Le salarié avait ensuite été convoqué le 26 mars 2019 à un entretien préalable et fait l’objet d’un licenciement pour faute grave le 6 mai 2019 en lien avec l’accident provoqué le 1er mars 2019.
Il a alors saisi la juridiction prud’homale pour contester son licenciement.
3/ La position des juges
La Cour d’appel a considéré que la faute grave n’était pas caractérisée, au motif qu’un délai important s’était écoulé entre l’accident pour lequel le salarié avait été licencié et la convocation à entretien préalable, et avait donc jugé le licenciement nul (puisque le salarié était en arrêt de travail consécutif à un accident du travail).

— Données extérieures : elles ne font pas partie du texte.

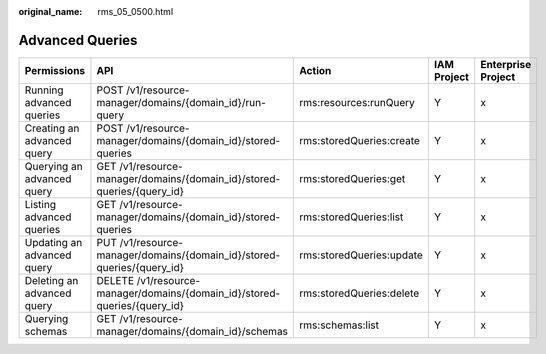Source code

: :original_name: rms_05_0500.html

.. _rms_05_0500:

Advanced Queries
================

+----------------------------+---------------------------------------------------------------------------+--------------------------+-------------+--------------------+
| Permissions                | API                                                                       | Action                   | IAM Project | Enterprise Project |
+============================+===========================================================================+==========================+=============+====================+
| Running advanced queries   | POST /v1/resource-manager/domains/{domain_id}/run-query                   | rms:resources:runQuery   | Y           | x                  |
+----------------------------+---------------------------------------------------------------------------+--------------------------+-------------+--------------------+
| Creating an advanced query | POST /v1/resource-manager/domains/{domain_id}/stored-queries              | rms:storedQueries:create | Y           | x                  |
+----------------------------+---------------------------------------------------------------------------+--------------------------+-------------+--------------------+
| Querying an advanced query | GET /v1/resource-manager/domains/{domain_id}/stored-queries/{query_id}    | rms:storedQueries:get    | Y           | x                  |
+----------------------------+---------------------------------------------------------------------------+--------------------------+-------------+--------------------+
| Listing advanced queries   | GET /v1/resource-manager/domains/{domain_id}/stored-queries               | rms:storedQueries:list   | Y           | x                  |
+----------------------------+---------------------------------------------------------------------------+--------------------------+-------------+--------------------+
| Updating an advanced query | PUT /v1/resource-manager/domains/{domain_id}/stored-queries/{query_id}    | rms:storedQueries:update | Y           | x                  |
+----------------------------+---------------------------------------------------------------------------+--------------------------+-------------+--------------------+
| Deleting an advanced query | DELETE /v1/resource-manager/domains/{domain_id}/stored-queries/{query_id} | rms:storedQueries:delete | Y           | x                  |
+----------------------------+---------------------------------------------------------------------------+--------------------------+-------------+--------------------+
| Querying schemas           | GET /v1/resource-manager/domains/{domain_id}/schemas                      | rms:schemas:list         | Y           | x                  |
+----------------------------+---------------------------------------------------------------------------+--------------------------+-------------+--------------------+
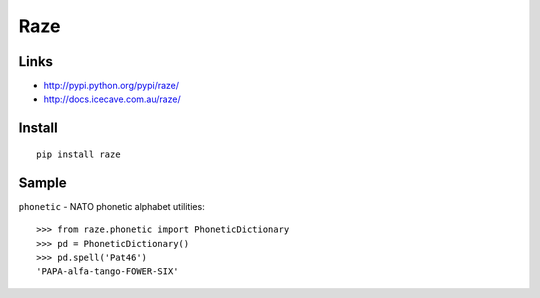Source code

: Raze
****

Links
=====

- http://pypi.python.org/pypi/raze/
- http://docs.icecave.com.au/raze/

Install
=======

::

  pip install raze

Sample
======

``phonetic`` - NATO phonetic alphabet utilities:

::

  >>> from raze.phonetic import PhoneticDictionary
  >>> pd = PhoneticDictionary()
  >>> pd.spell('Pat46')
  'PAPA-alfa-tango-FOWER-SIX'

En d’autres termes, les juges du fond ont invalidé le licenciement disciplinaire au motif que le délai de 25 jours entre les faits et la mise en œuvre de la procédure de licenciement ôtait tout caractère de gravité à la faute.
Saisie, la Cour de cassation a validé la position de la Cour d’appel et a rejeté le pourvoi de l’employeur.
La Haute Juridiction a relevé que la Cour d’appel avait constaté deux points :
- d’une part, que l’employeur n’avait pas suspendu le salarié de la conduite des chariots élévateurs après l’accident du 1er mars 2019, ce qui démontrait qu’il ne considérait pas le salarié impropre à la conduite,
- d’autre part, que l’employeur avait eu connaissance des faits le jour de l’accident, soit le 1er mars 2019, et qu’aucune circonstance particulière ne justifiait le délai compris entre la révélation des faits et la convocation du salarié à l’entretien préalable.